(GIVEN MATERIAL Opens)

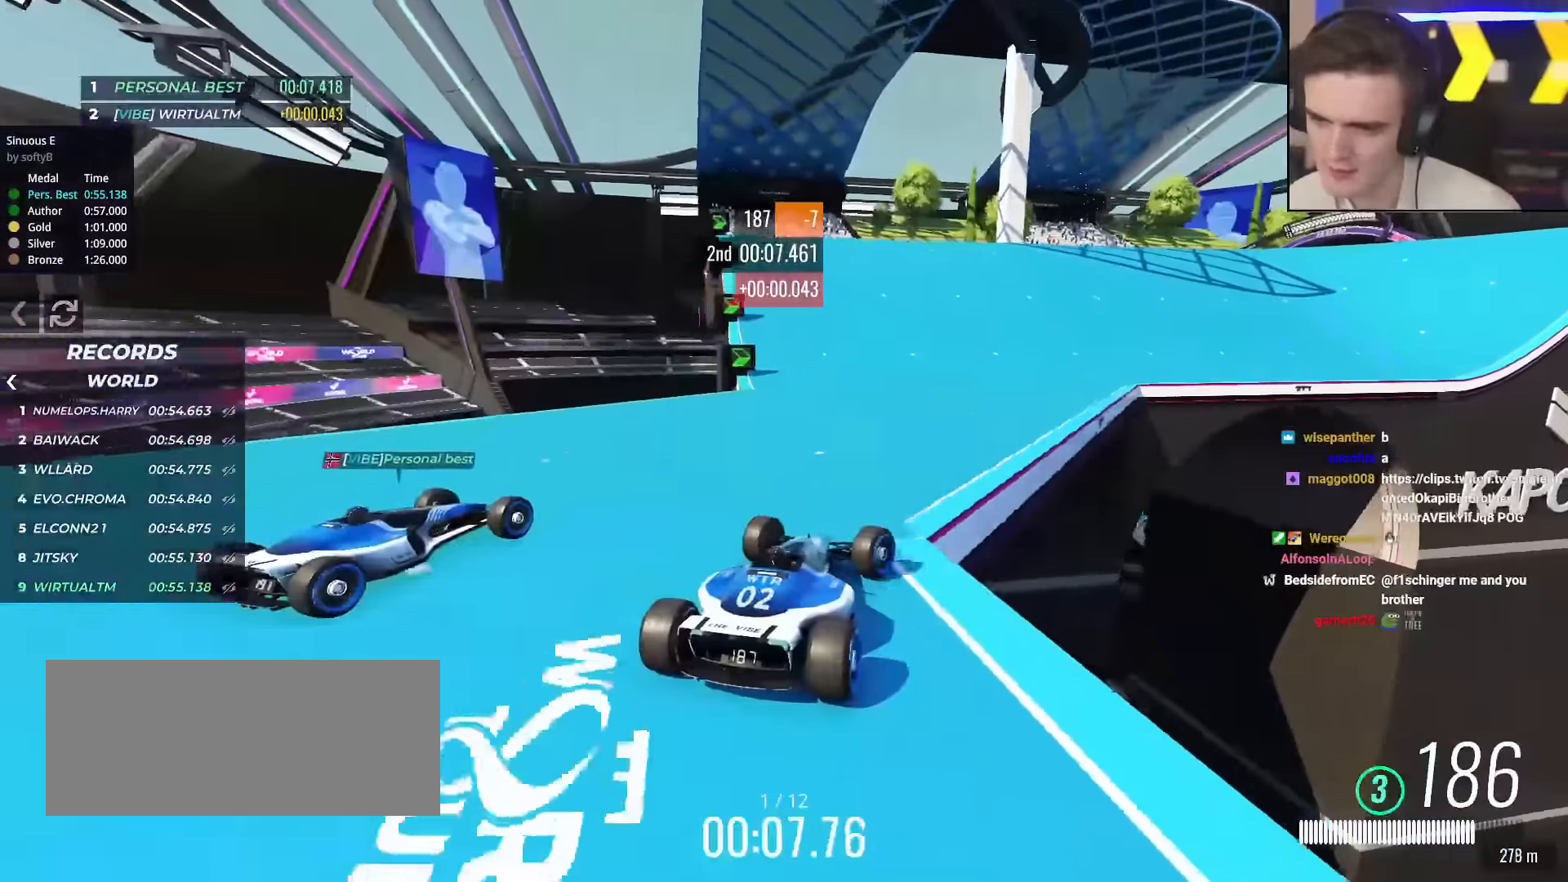
{"keys": ["up"], "events": [[417, "right", "down"], [467, "right", "up"]]}
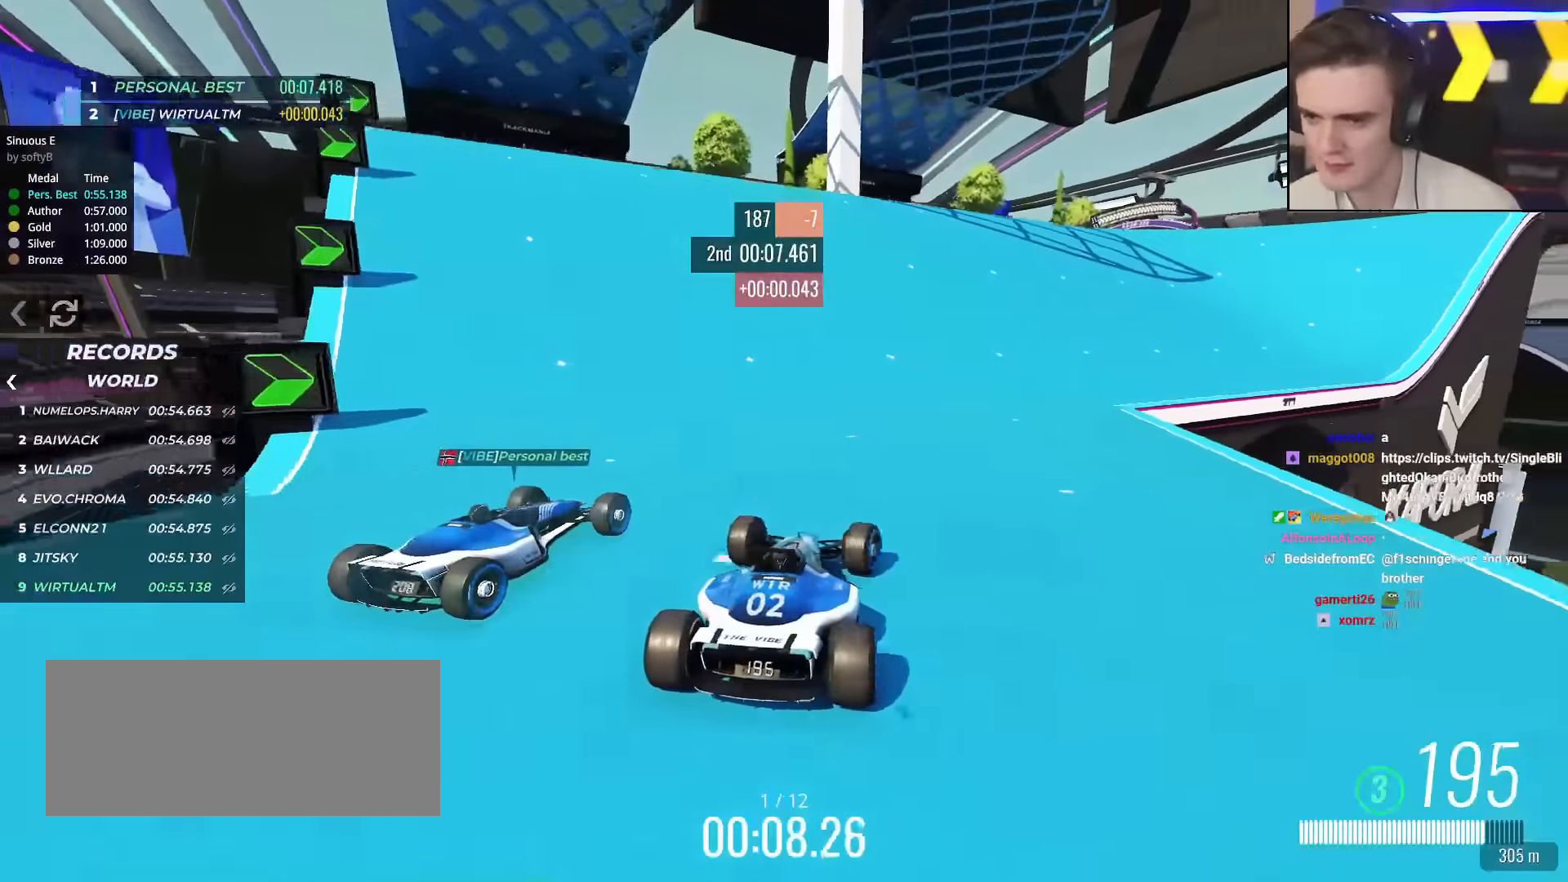
{"keys": ["up"], "events": [[301, "right", "down"], [434, "right", "up"]]}
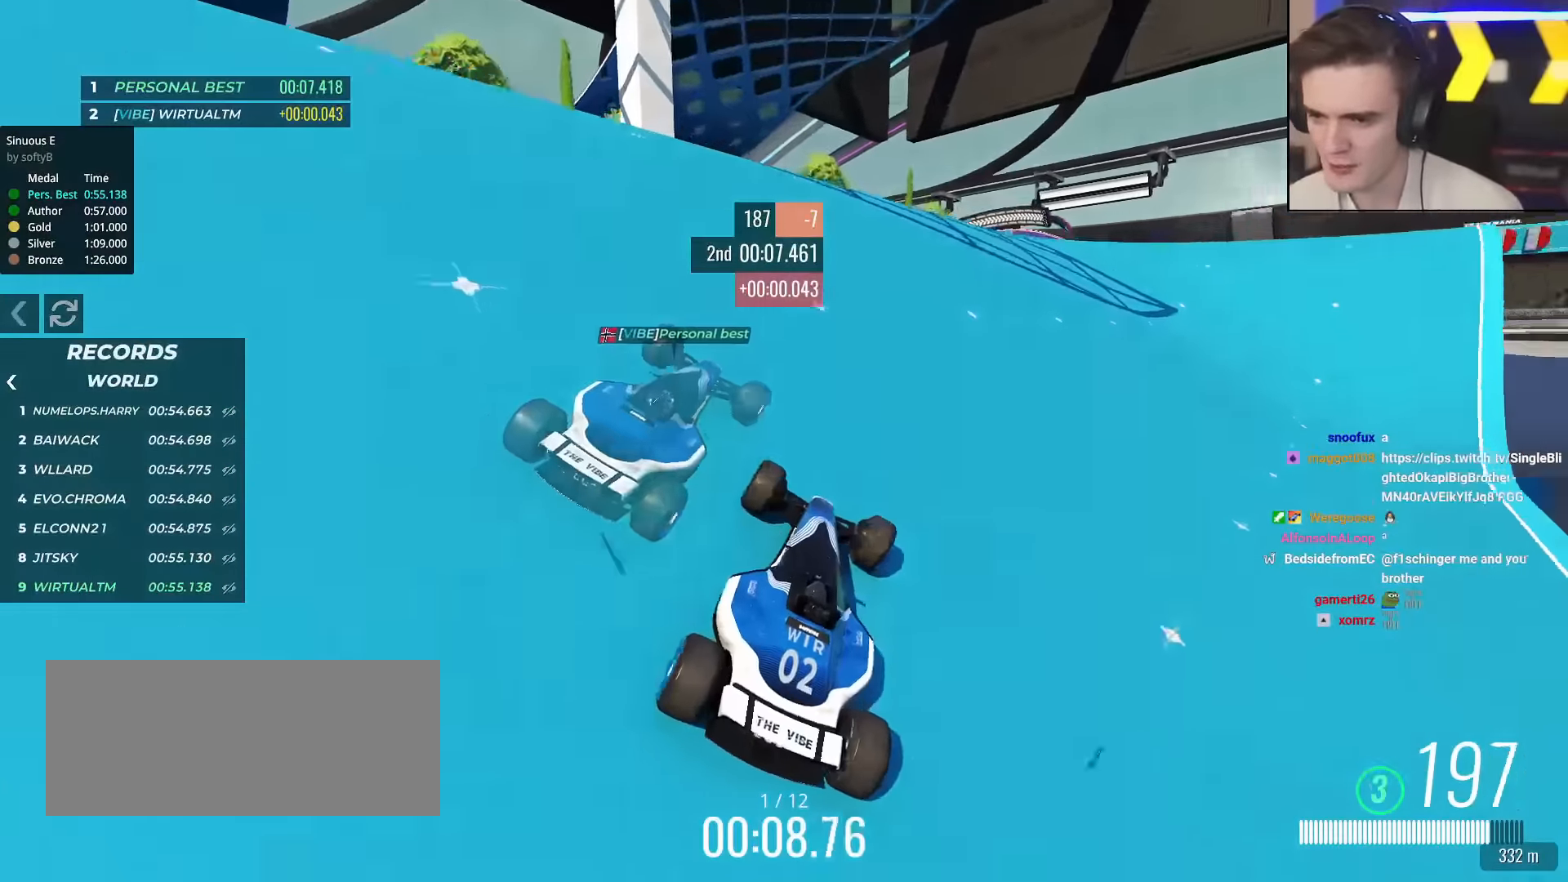
{"keys": ["right", "up"], "events": [[67, "right", "down"], [217, "right", "up"], [500, "right", "down"]]}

(GIVEN MATERIAL Closes)

* [TASK INSTRUCTIONS] Dropping every picture, restate the material word for word.

* [EXERCISE ANSWER]
{"keys": ["up"], "events": [[417, "right", "down"], [467, "right", "up"]]}
{"keys": ["up"], "events": [[301, "right", "down"], [434, "right", "up"]]}
{"keys": ["right", "up"], "events": [[67, "right", "down"], [217, "right", "up"], [500, "right", "down"]]}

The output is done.